WHAT THE TASK ASKS →
Copy nothing but the lines from the opening of the entries through the line that contains "it into externals/triangle/", exactly as written. Drop the pictures.

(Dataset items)
########################################

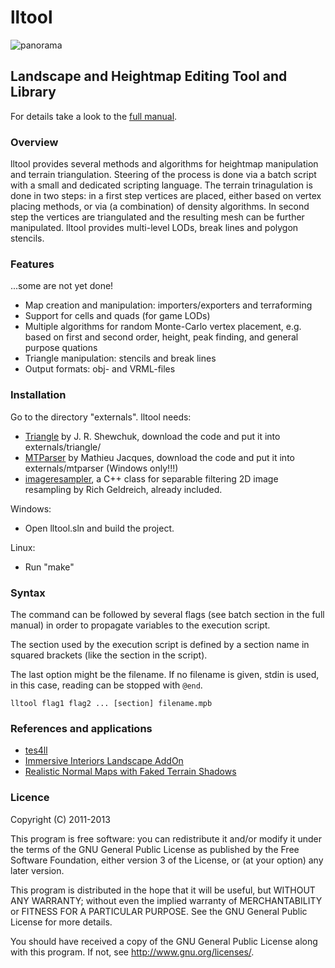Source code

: # lltool

![panorama](https://lh6.googleusercontent.com/-Q4p5qHEUWps/UXVzhYw-YgI/AAAAAAAAAdw/MTd5Gd1_TuM/s971/lltool.jpg)

## Landscape and Heightmap Editing Tool and Library

For details take a look to the [full manual](https://github.com/Gruftikus/lltool/wiki/).

### Overview

lltool provides several methods and algorithms for heightmap manipulation and terrain triangulation. Steering of the process is done via a batch script with a small and dedicated scripting language. The terrain trinagulation is done in two steps: in a first step vertices are placed, either based on vertex placing methods, or via (a combination) of density algorithms. In second step the vertices are triangulated and the resulting mesh can be further manipulated. lltool provides multi-level LODs, break lines and polygon stencils.

### Features

...some are not yet done!

* Map creation and manipulation: importers/exporters and terraforming
* Support for cells and quads (for game LODs)
* Multiple algorithms for random Monte-Carlo vertex placement, e.g. based on first and second order, height, peak finding, and general purpose quations
* Triangle manipulation: stencils and break lines
* Output formats: obj- and VRML-files

### Installation

Go to the directory "externals". lltool needs:

* [Triangle](http://www.cs.cmu.edu/~quake/triangle.html) by J. R. Shewchuk, download the code and put it into externals/triangle/
* [MTParser](http://www.codeproject.com/Articles/7335/An-extensible-math-expression-parser-with-plug-ins) by Mathieu Jacques, download the code and put it into externals/mtparser (Windows only!!!)
* [imageresampler](https://code.google.com/p/imageresampler/), a C++ class for separable filtering 2D image resampling by Rich Geldreich, already included.

Windows:

* Open lltool.sln and build the project.

Linux:

* Run "make"

### Syntax

The command can be followed by several flags (see batch section in the full manual) in order to propagate variables to the execution script.

The section used by the execution script is defined by a section name in squared brackets (like the section in the script).

The last option might be the filename. If no filename is given, stdin is used, in this case, reading can be stopped with `@end`.

    lltool flag1 flag2 ... [section] filename.mpb

### References and applications

* [tes4ll](http://oblivion.nexusmods.com/mods/40549/)
* [Immersive Interiors Landscape AddOn](http://oblivion.nexusmods.com/mods/43072/)
* [Realistic Normal Maps with Faked Terrain Shadows](http://oblivion.nexusmods.com/mods/41243/)

### Licence

Copyright (C) 2011-2013

This program is free software: you can redistribute it and/or modify
it under the terms of the GNU General Public License as published by
the Free Software Foundation, either version 3 of the License, or
(at your option) any later version.

This program is distributed in the hope that it will be useful,
but WITHOUT ANY WARRANTY; without even the implied warranty of
MERCHANTABILITY or FITNESS FOR A PARTICULAR PURPOSE.  See the
GNU General Public License for more details.

You should have received a copy of the GNU General Public License
along with this program.  If not, see http://www.gnu.org/licenses/.








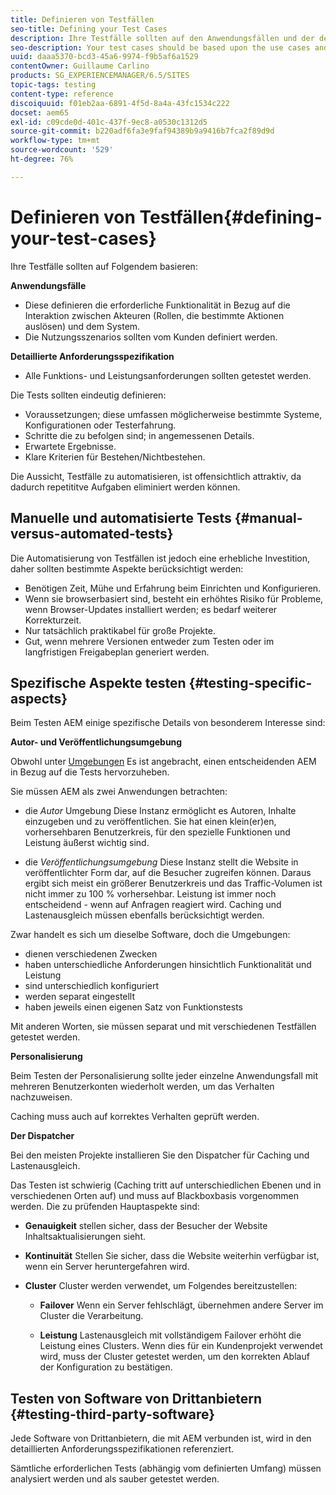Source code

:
 ```yaml
---
title: Definieren von Testfällen
seo-title: Defining your Test Cases
description: Ihre Testfälle sollten auf den Anwendungsfällen und der detaillierten Anforderungsspezifikation basieren
seo-description: Your test cases should be based upon the use cases and the detailed requirements specification
uuid: daaa5370-bcd3-45a6-9974-f9b5af6a1529
contentOwner: Guillaume Carlino
products: SG_EXPERIENCEMANAGER/6.5/SITES
topic-tags: testing
content-type: reference
discoiquuid: f01eb2aa-6891-4f5d-8a4a-43fc1534c222
docset: aem65
exl-id: c09cde0d-401c-437f-9ec8-a0530c1312d5
source-git-commit: b220adf6fa3e9faf94389b9a9416b7fca2f89d9d
workflow-type: tm+mt
source-wordcount: '529'
ht-degree: 76%

---
```


# Definieren von Testfällen{#defining-your-test-cases}

Ihre Testfälle sollten auf Folgendem basieren:

**Anwendungsfälle**

* Diese definieren die erforderliche Funktionalität in Bezug auf die Interaktion zwischen Akteuren (Rollen, die bestimmte Aktionen auslösen) und dem System.
* Die Nutzungsszenarios sollten vom Kunden definiert werden.

**Detaillierte Anforderungsspezifikation**

* Alle Funktions- und Leistungsanforderungen sollten getestet werden.

Die Tests sollten eindeutig definieren:

* Voraussetzungen; diese umfassen möglicherweise bestimmte Systeme, Konfigurationen oder Testerfahrung.
* Schritte die zu befolgen sind; in angemessenen Details.
* Erwartete Ergebnisse.
* Klare Kriterien für Bestehen/Nichtbestehen.

Die Aussicht, Testfälle zu automatisieren, ist offensichtlich attraktiv, da dadurch repetititve Aufgaben eliminiert werden können.

## Manuelle und automatisierte Tests {#manual-versus-automated-tests}

Die Automatisierung von Testfällen ist jedoch eine erhebliche Investition, daher sollten bestimmte Aspekte berücksichtigt werden:

* Benötigen Zeit, Mühe und Erfahrung beim Einrichten und Konfigurieren.
* Wenn sie browserbasiert sind, besteht ein erhöhtes Risiko für Probleme, wenn Browser-Updates installiert werden; es bedarf weiterer Korrekturzeit.
* Nur tatsächlich praktikabel für große Projekte.
* Gut, wenn mehrere Versionen entweder zum Testen oder im langfristigen Freigabeplan generiert werden.

## Spezifische Aspekte testen {#testing-specific-aspects}

Beim Testen AEM einige spezifische Details von besonderem Interesse sind:

**Autor- und Veröffentlichungsumgebung**

Obwohl unter [Umgebungen](/help/sites-developing/the-basics.md#environments) Es ist angebracht, einen entscheidenden AEM in Bezug auf die Tests hervorzuheben.

Sie müssen AEM als zwei Anwendungen betrachten:

* die *Autor* Umgebung Diese Instanz ermöglicht es Autoren, Inhalte einzugeben und zu veröffentlichen.
Sie hat einen klein(er)en, vorhersehbaren Benutzerkreis, für den spezielle Funktionen und Leistung äußerst wichtig sind.

* die *Veröffentlichungsumgebung*
Diese Instanz stellt die Website in veröffentlichter Form dar, auf die Besucher zugreifen können.
Daraus ergibt sich meist ein größerer Benutzerkreis und das Traffic-Volumen ist nicht immer zu 100 % vorhersehbar. Leistung ist immer noch entscheidend - wenn auf Anfragen reagiert wird. Caching und Lastenausgleich müssen ebenfalls berücksichtigt werden.

Zwar handelt es sich um dieselbe Software, doch die Umgebungen:

* dienen verschiedenen Zwecken
* haben unterschiedliche Anforderungen hinsichtlich Funktionalität und Leistung
* sind unterschiedlich konfiguriert
* werden separat eingestellt
* haben jeweils einen eigenen Satz von Funktionstests

Mit anderen Worten, sie müssen separat und mit verschiedenen Testfällen getestet werden.

**Personalisierung**

Beim Testen der Personalisierung sollte jeder einzelne Anwendungsfall mit mehreren Benutzerkonten wiederholt werden, um das Verhalten nachzuweisen.

Caching muss auch auf korrektes Verhalten geprüft werden.

**Der Dispatcher**

Bei den meisten Projekte installieren Sie den Dispatcher für Caching und Lastenausgleich.

Das Testen ist schwierig (Caching tritt auf unterschiedlichen Ebenen und in verschiedenen Orten auf) und muss auf Blackboxbasis vorgenommen werden. Die zu prüfenden Hauptaspekte sind:

* **Genauigkeit**
stellen sicher, dass der Besucher der Website Inhaltsaktualisierungen sieht.

* **Kontinuität**
Stellen Sie sicher, dass die Website weiterhin verfügbar ist, wenn ein Server heruntergefahren wird.

* **Cluster**
Cluster werden verwendet, um Folgendes bereitzustellen:

   * **Failover**
Wenn ein Server fehlschlägt, übernehmen andere Server im Cluster die Verarbeitung.

   * **Leistung**
Lastenausgleich mit vollständigem Failover erhöht die Leistung eines Clusters.
Wenn dies für ein Kundenprojekt verwendet wird, muss der Cluster getestet werden, um den korrekten Ablauf der Konfiguration zu bestätigen.

## Testen von Software von Drittanbietern {#testing-third-party-software}

Jede Software von Drittanbietern, die mit AEM verbunden ist, wird in den detaillierten Anforderungsspezifikationen referenziert.

Sämtliche erforderlichen Tests (abhängig vom definierten Umfang) müssen analysiert werden und als sauber getestet werden.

########################################

SOLUTION BELOW →
Source code

: # lltool

![panorama](https://lh6.googleusercontent.com/-Q4p5qHEUWps/UXVzhYw-YgI/AAAAAAAAAdw/MTd5Gd1_TuM/s971/lltool.jpg)

## Landscape and Heightmap Editing Tool and Library

For details take a look to the [full manual](https://github.com/Gruftikus/lltool/wiki/).

### Overview

lltool provides several methods and algorithms for heightmap manipulation and terrain triangulation. Steering of the process is done via a batch script with a small and dedicated scripting language. The terrain trinagulation is done in two steps: in a first step vertices are placed, either based on vertex placing methods, or via (a combination) of density algorithms. In second step the vertices are triangulated and the resulting mesh can be further manipulated. lltool provides multi-level LODs, break lines and polygon stencils.

### Features

...some are not yet done!

* Map creation and manipulation: importers/exporters and terraforming
* Support for cells and quads (for game LODs)
* Multiple algorithms for random Monte-Carlo vertex placement, e.g. based on first and second order, height, peak finding, and general purpose quations
* Triangle manipulation: stencils and break lines
* Output formats: obj- and VRML-files

### Installation

Go to the directory "externals". lltool needs:

* [Triangle](http://www.cs.cmu.edu/~quake/triangle.html) by J. R. Shewchuk, download the code and put it into externals/triangle/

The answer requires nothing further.